Ce que cet exposé veut démontrer, c'est qu'il existe une chance à saisir pour accomplir des progrès décisifs contre les anciennes maladies et pour mettre en place un système d'alerte qui nous protégerait contre des maladies nouvelles ou inattendues. Si nous échouons, la résistance aux médicaments et l'apparition de nouvelles souches virales ou bactériennes risquent à l'avenir de nous rendre incapables, scientifiquement et économiquement, de juguler les maladies infectieuses.

Voir les graphiques

Les maladies infectieuses les plus meurtrières: les infections respiratoires aigües (y compris la pneumonie et la grippe) le sida, etc.
Les principales causes de décès

Leçons de l'histoire

En Occident, la fin du XIXe siècle aura été l'un des plus beaux moments de la lutte contre les maladies infectieuses. On commençait à identifier les microbes maléfiques, mais comme on ne savait pas encore comment les combattre une fois le mal fait, on en était réduit à les prévenir. Jamais l'hygiène ne suscita tant d'enthousiasme et tant d'actions efficaces compte tenu des moyens de l'époque. C'est à ce moment que l'on comprit l'importance de la qualité de l'eau et de l'air et d'une manière générale celle de la propreté, ce qui conduisit à la plus grande découverte médicale de tous les temps, celle de l'aseptie qui rendit enfin la chirurgie moins dangeuse que la non-intervention.
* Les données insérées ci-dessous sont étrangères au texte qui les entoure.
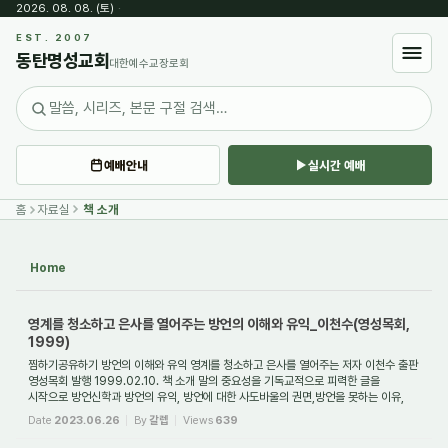
2026. 08. 08. (토)
·
Sketchbook5, 스케치북5
EST. 2007
동탄명성교회
대한예수교장로회
예배안내
실시간 예배
Sketchbook5, 스케치북5
홈
자료실
책 소개
Home
영계를 청소하고 은사를 열어주는 방언의 이해와 유익_이천수(영성목회,
1999)
찜하기공유하기 방언의 이해와 유익 영계를 청소하고 은사를 열어주는 저자 이천수 출판
영성목회 발행 1999.02.10. 책 소개 말의 중요성을 기독교적으로 피력한 글을
시작으로 방언신학과 방언의 유익, 방언에 대한 사도바울의 권면,방언을 못하는 이유,
방언...
Date
2023.06.26
By
갈렙
Views
639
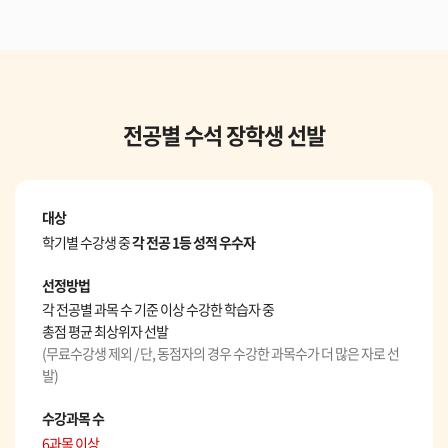
전공별 수석 장학생 선발
대상
학기별 수강생 중
각 전공 1등 성적 우수자
선정방법
각 전공별 과목 수 기준 이상 수강한 학습자 중
총점 평균 최상위자 선발
(무료수강생 제외 / 단, 동점자의 경우 수강한 과목수가 더 많은 자로 선
발)
수강과목 수
6과목 이상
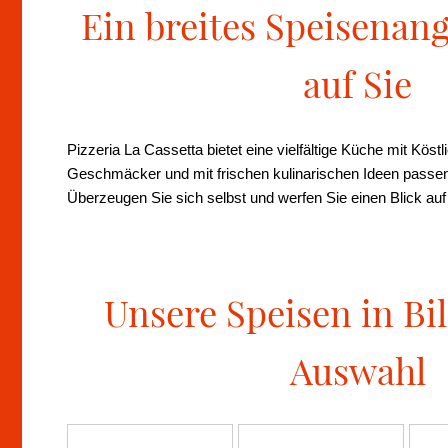
Ein breites Speisenan
auf Sie
Pizzeria La Cassetta bietet eine vielfältige Küche mit Köstl
Geschmäcker und mit frischen kulinarischen Ideen passen
Überzeugen Sie sich selbst und werfen Sie einen Blick auf
Unsere Speisen in Bi
Auswahl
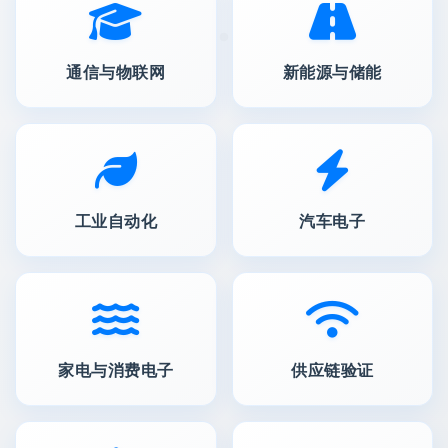
通信与物联网
新能源与储能
工业自动化
汽车电子
家电与消费电子
供应链验证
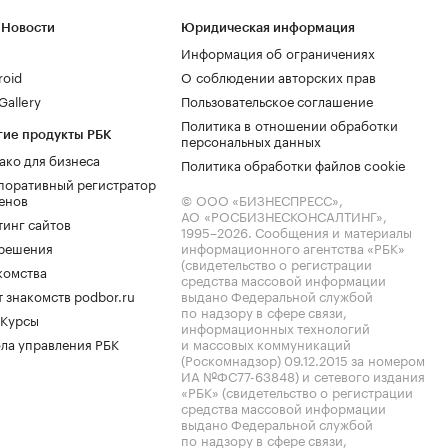
 Новости
Юридическая информация
Информация об ограничениях
roid
О соблюдении авторских прав
allery
Пользовательское соглашение
Политика в отношении обработки
гие продукты РБК
персональных данных
ако для бизнеса
Политика обработки файлов cookie
поративный регистратор
енов
© ООО «БИЗНЕСПРЕСС»,
АО «РОСБИЗНЕСКОНСАЛТИНГ»,
тинг сайтов
1995–2026
. Сообщения и материалы
.решения
информационного агентства «РБК»
(свидетельство о регистрации
комства
средства массовой информации
 знакомств podbor.ru
выдано Федеральной службой
по надзору в сфере связи,
 Курсы
информационных технологий
ла управления РБК
и массовых коммуникаций
(Роскомнадзор) 09.12.2015 за номером
ИА №ФС77-63848) и сетевого издания
«РБК» (свидетельство о регистрации
средства массовой информации
выдано Федеральной службой
по надзору в сфере связи,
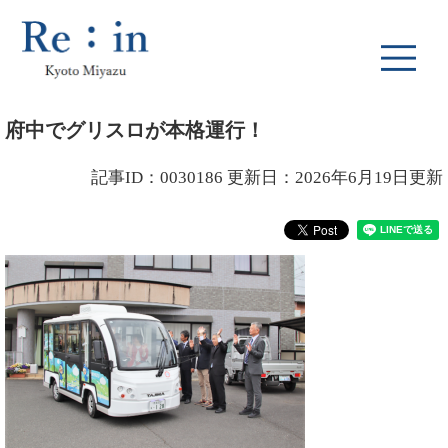
ペ
メ
ー
ニ
ジ
ュ
の
ー
先
を
本
頭
飛
府中でグリスロが本格運行！
文
で
ば
す
し
記事ID：0030186
更新日：2026年6月19日更新
。
て
本
文
へ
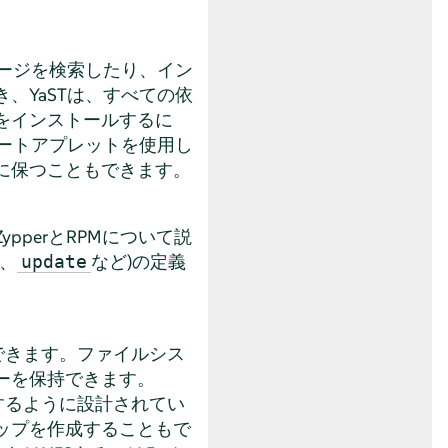
ケージを検索したり、イン
、YaSTは、すべての依
をインストールするに
デートアプレットを使用し
に保つこともできます。
perとRPMについて説
、
など)の定義
update
理できます。ファイルシス
ーを保持できます。
可するように設計されてい
ップを作成することもで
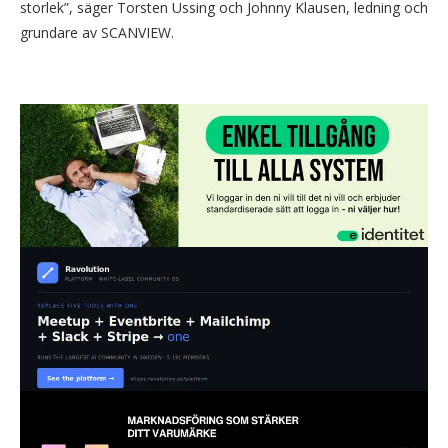
storlek”, säger Torsten Ussing och Johnny Klausen, ledning och
grundare av SCANVIEW.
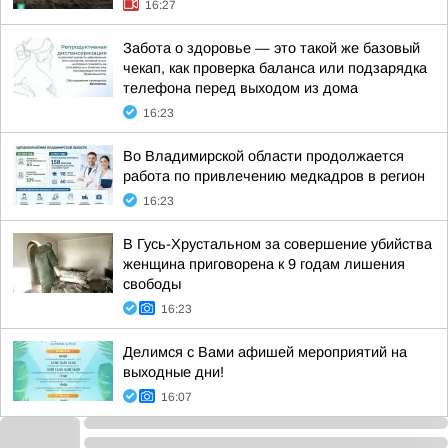
16:27
Забота о здоровье — это такой же базовый
чекап, как проверка баланса или подзарядка
телефона перед выходом из дома
16:23
Во Владимирской области продолжается
работа по привлечению медкадров в регион
16:23
В Гусь-Хрустальном за совершение убийства
женщина приговорена к 9 годам лишения
свободы
16:23
Делимся с Вами афишей мероприятий на
выходные дни!
16:07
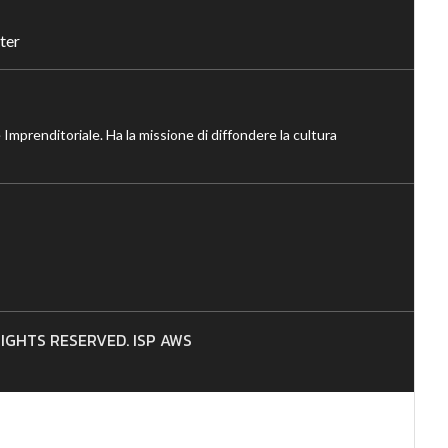
ter
 Imprenditoriale. Ha la missione di diffondere la cultura
 RIGHTS RESERVED. ISP AWS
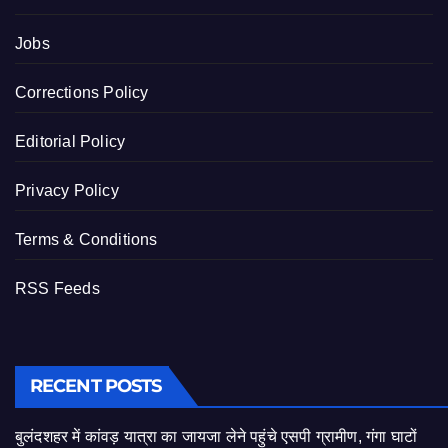
Jobs
Corrections Policy
Editorial Policy
Privacy Policy
Terms & Conditions
RSS Feeds
RECENT POSTS
बुलंदशहर में कांवड़ यात्रा का जायजा लेने पहुंचे एसपी ग्रामीण, गंगा घाटों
C'est plutôt hélas! à propos des antibiotiques que l'on parle de miracle de la médecine. Pourtant, comme René Dubos lui-même l'a démontré, la streptomycine n'aura eu qu'un rôle mineur et dernière minute dans l'éradication temporaire de la tuberculose. La maladie avait commencé à perdre de sa virulence depuis longtemps. Nul ne conteste l'efficacité des antibiotiques contre d'autres infections. On peut se demander toutefois si la découverte de ce remède miracle n'a pas réduit l'effort préventif au point qu'on néglige aujourd'hui l'aseptie même dans les hôpitaux et qu'on se limite à des efforts dérisoires pour assainir l'environnement, menacé par les ennemis d'autrefois dans les pays en développement, auxquels s'ajoutent les nouveaux polluants chimiques inventés par les pays riches.